[Items listed in a dataset]

= = =

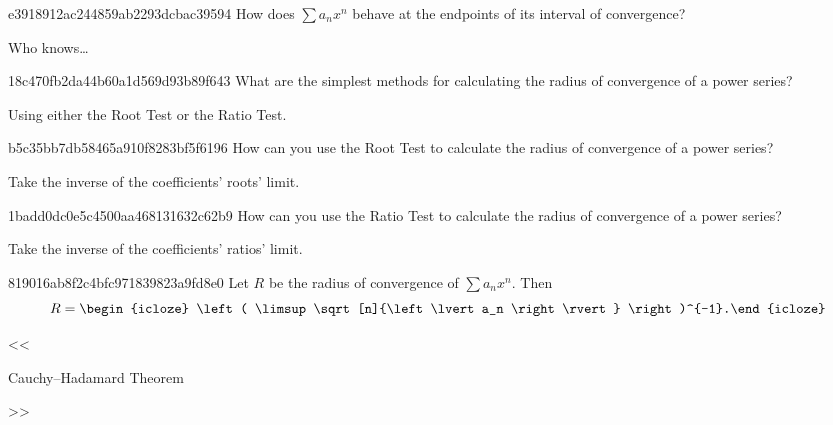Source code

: \begin{note}{e3918912ac244859ab2293dcbac39594}
    How does \({ \sum a_n x^{n} }\) behave at the endpoints of its interval of convergence?

    \begin{cloze}{1}
        Who knows\ldots
    \end{cloze}
\end{note}

\begin{note}{18c470fb2da44b60a1d569d93b89f643}
    What are the simplest methods for calculating the radius of convergence of a power series?

    \begin{cloze}{1}
        Using either the Root Test or the Ratio Test.
    \end{cloze}
\end{note}

\begin{note}{b5c35bb7db58465a910f8283bf5f6196}
    How can you use the Root Test to calculate the radius of convergence of a power series?

    \begin{cloze}{1}
        Take the inverse of the coefficients' roots' limit.
    \end{cloze}
\end{note}

\begin{note}{1badd0dc0e5c4500aa468131632c62b9}
    How can you use the Ratio Test to calculate the radius of convergence of a power series?

    \begin{cloze}{1}
        Take the inverse of the coefficients' ratios' limit.
    \end{cloze}
\end{note}

\begin{note}{819016ab8f2c4bfc971839823a9fd8e0}
    Let \({ R }\) be the radius of convergence of \({ \sum a_n x^{n} }\).
    Then
    \[
        R = \begin{icloze}{1}\left( \limsup \sqrt[n]{\left\lvert a_n \right\rvert} \right)^{-1}.\end{icloze}
    \]

    \begin{center}
        \tiny
        <<\begin{icloze}{2}Cauchy–Hadamard Theorem\end{icloze}>>
    \end{center}
\end{note}

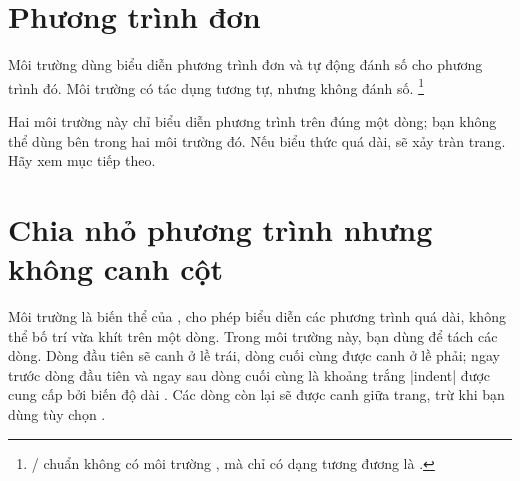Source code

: \documentclass[11pt,leqno,titlepage,openany]{amsldoc}[1999/12/13]
\begin{document}
\section{Phương trình đơn}

Môi trường  dùng biểu diễn phương trình đơn
và tự động đánh số cho phương trình đó. Môi trường 
có tác dụng tương tự, nhưng không đánh số.%
\footnote{\latex/ chuẩn không có môi trường , mà
chỉ có dạng tương đương là .}

\medskip

Hai môi trường này chỉ biểu diễn phương trình trên đúng một dòng;
bạn không thể dùng \cn{\\} bên trong hai môi trường đó.
Nếu biểu thức quá dài, sẽ xảy tràn trang. Hãy xem mục tiếp theo.

\section{Chia nhỏ phương trình nhưng không canh cột}

Môi trường  là biến thể của , cho phép
biểu diễn các phương trình quá dài, không thể bố trí vừa khít trên một dòng.
Trong môi trường này, bạn dùng \cn{\\} để tách các dòng.
Dòng đầu tiên sẽ canh ở lề trái, dòng cuối cùng được canh ở lề phải;
ngay trước dòng đầu tiên và ngay sau dòng cuối cùng là khoảng trắng |indent|
được cung cấp bởi biến độ dài .
Các dòng còn lại sẽ được canh giữa trang, trừ khi bạn dùng tùy chọn .
\end{document}
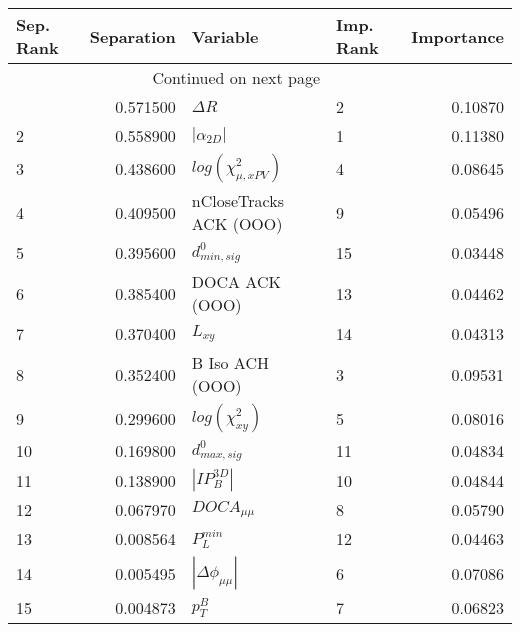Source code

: \usepackage{lscape}

\begin{landscape}
\begin{longtable}{lrllr}
\toprule
Sep. Rank &  Separation &                   Variable & Imp. Rank &  Importance \\
\midrule
\endhead
\midrule
\multicolumn{3}{r}{{Continued on next page}} \\
\midrule
\endfoot

\bottomrule
\endlastfoot
        1 &    0.571500 &                 $\Delta R$ &         2 &     0.10870 \\
        2 &    0.558900 &            $|\alpha_{2D}|$ &         1 &     0.11380 \\
        3 &    0.438600 &  $log(\chi^{2}_{\mu,xPV})$ &         4 &     0.08645 \\
        4 &    0.409500 &     nCloseTracks ACK (OOO) &         9 &     0.05496 \\
        5 &    0.395600 &           $d^0_{min, sig}$ &        15 &     0.03448 \\
        6 &    0.385400 &             DOCA ACK (OOO) &        13 &     0.04462 \\
        7 &    0.370400 &                   $L_{xy}$ &        14 &     0.04313 \\
        8 &    0.352400 &            B Iso ACH (OOO) &         3 &     0.09531 \\
        9 &    0.299600 &       $log(\chi^{2}_{xy})$ &         5 &     0.08016 \\
       10 &    0.169800 &           $d^0_{max, sig}$ &        11 &     0.04834 \\
       11 &    0.138900 &            $|IP_{B}^{3D}|$ &        10 &     0.04844 \\
       12 &    0.067970 &            $DOCA_{\mu\mu}$ &         8 &     0.05790 \\
       13 &    0.008564 &              $P^{min}_{L}$ &        12 &     0.04463 \\
       14 &    0.005495 &   $|\Delta \phi_{\mu\mu}|$ &         6 &     0.07086 \\
       15 &    0.004873 &                  $p^B_{T}$ &         7 &     0.06823 \\
\end{longtable}

\end{landscape}
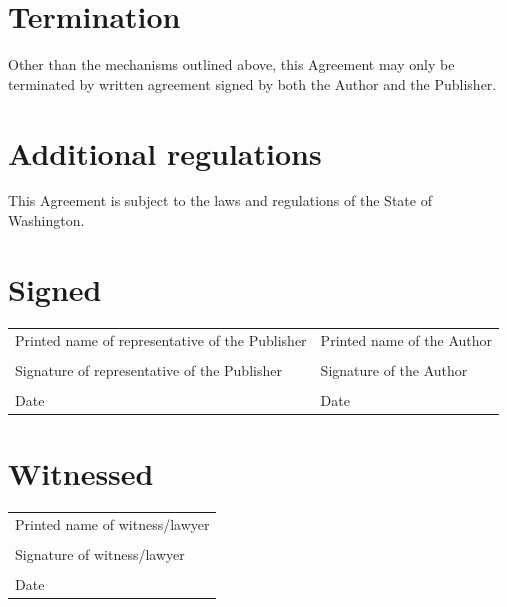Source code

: \documentclass[12pt,letterpaper,oneside]{article}
\begin{document}
\section{Termination}

Other than the mechanisms outlined above, this Agreement may only be terminated by written agreement signed by both the Author and the Publisher.

\section{Additional regulations}

This Agreement is subject to the laws and regulations of the State of Washington.

\newpage

\thispagestyle{final}

\section*{Signed}

\begin{tabular}{p{3in} | p{3in}}
    \vspace{0.5in} & \\ \hline
    Printed name of representative of the Publisher & Printed name of the Author \\
    \vspace{0.5in} & \\ \hline
    Signature of representative of the Publisher & Signature of the Author \\
    \vspace{0.5in} & \\ \hline
    Date & Date \\
\end{tabular}

\section*{Witnessed}

\begin{tabular}{l}
    \vspace{0.5in} \\ \hline
    Printed name of witness/lawyer \\
    \vspace{0.5in} \\ \hline
    Signature of witness/lawyer \\
    \vspace{0.5in} \\ \hline
    Date \\
\end{tabular}
\end{document}
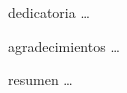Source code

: \documentclass{../extra/memoriaicci}
\begin{document}
\maketitle

\begin{dedicatory}
dedicatoria \ldots
\end{dedicatory}

\begin{acknowledgment}

agradecimientos \ldots

\end{acknowledgment}

\tableofcontents
\listoffigures
\listoftables

\begin{resumen}

resumen \ldots

\end{resumen}


% 





\end{document}
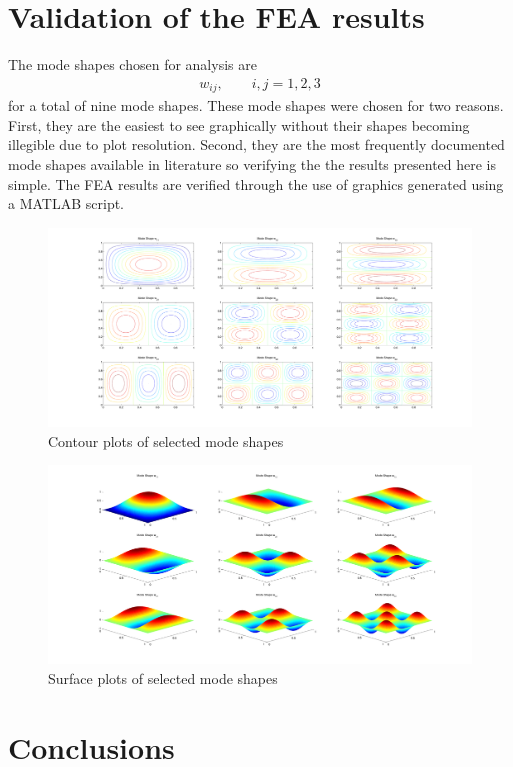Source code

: \documentclass[12pt]{article}
\begin{document}
\section{Validation of the FEA results}
The mode shapes chosen for analysis are
\begin{align}
w_{ij}, \qquad i,j=1,2,3
\end{align}
for a total of nine mode shapes.  These mode shapes were chosen for two reasons.  First, they are the easiest to see graphically without their shapes becoming illegible due to plot resolution.  Second, they are the most frequently documented mode shapes available in literature so verifying the the results presented here is simple.  The FEA results are verified through the use of graphics generated using a MATLAB script.
\begin{figure}[h]
	\label{modes}
	\includegraphics[width=\textwidth]{modes}
	\caption{Contour plots of selected mode shapes}
\end{figure}

\begin{figure}[h]
	\label{modes}
	\includegraphics[width=\textwidth]{modes_surf}
	\caption{Surface plots of selected mode shapes}
\end{figure}

\section{Conclusions}
\end{document}
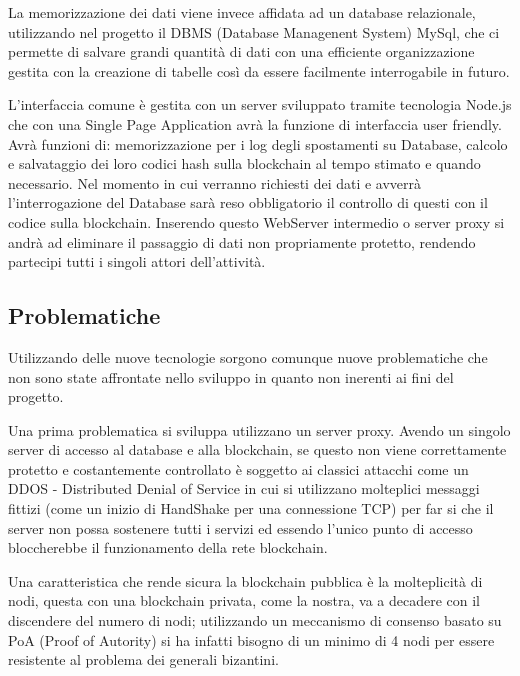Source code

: \documentclass[11pt,a4paper,titlepage, twoside, openright]{report}
\begin{document}
La memorizzazione dei dati viene invece affidata ad un database relazionale, utilizzando nel progetto il DBMS (Database Managenent System) MySql, che ci permette di salvare grandi quantità di dati con una efficiente organizzazione gestita con la creazione di tabelle così da essere facilmente interrogabile in futuro.
 
L'interfaccia comune è gestita con un server sviluppato tramite tecnologia Node.js che con una Single Page Application avrà la funzione di interfaccia user friendly. Avrà funzioni di: memorizzazione per i log degli spostamenti su Database, calcolo e salvataggio dei loro codici hash sulla blockchain al tempo stimato e quando necessario. Nel momento in cui verranno richiesti dei dati e avverrà l'interrogazione del Database sarà reso obbligatorio il controllo di questi con il codice sulla blockchain. Inserendo questo WebServer intermedio o server proxy si andrà ad eliminare il passaggio di dati non propriamente protetto, rendendo partecipi tutti i singoli attori dell'attività.

\subsection{Problematiche}
Utilizzando delle nuove tecnologie sorgono comunque nuove problematiche che non sono state affrontate nello sviluppo in quanto non inerenti ai fini del progetto.

Una prima problematica si sviluppa utilizzano un server proxy. Avendo un singolo server di accesso al database e alla blockchain, se questo non viene correttamente protetto e costantemente controllato è soggetto ai classici attacchi come un DDOS - Distributed Denial of Service in cui si utilizzano molteplici messaggi fittizi (come un inizio di HandShake per una connessione TCP) per far si che il server non possa sostenere tutti i servizi ed essendo l'unico punto di accesso bloccherebbe il funzionamento della rete blockchain.

Una caratteristica che rende sicura la blockchain pubblica è la molteplicità di nodi, questa con una blockchain privata, come la nostra, va a decadere con il discendere  del numero di nodi; utilizzando un meccanismo di consenso basato su PoA (Proof of Autority) si ha infatti bisogno di un minimo di 4 nodi per essere resistente al problema dei generali bizantini.
\end{document}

= = =

▶ **Activity**: The answer must be every line from the records above that contains the word "results", copied in full.

▶ **Task solution**:
\section{Validation of the FEA results}
for a total of nine mode shapes.  These mode shapes were chosen for two reasons.  First, they are the easiest to see graphically without their shapes becoming illegible due to plot resolution.  Second, they are the most frequently documented mode shapes available in literature so verifying the the results presented here is simple.  The FEA results are verified through the use of graphics generated using a MATLAB script.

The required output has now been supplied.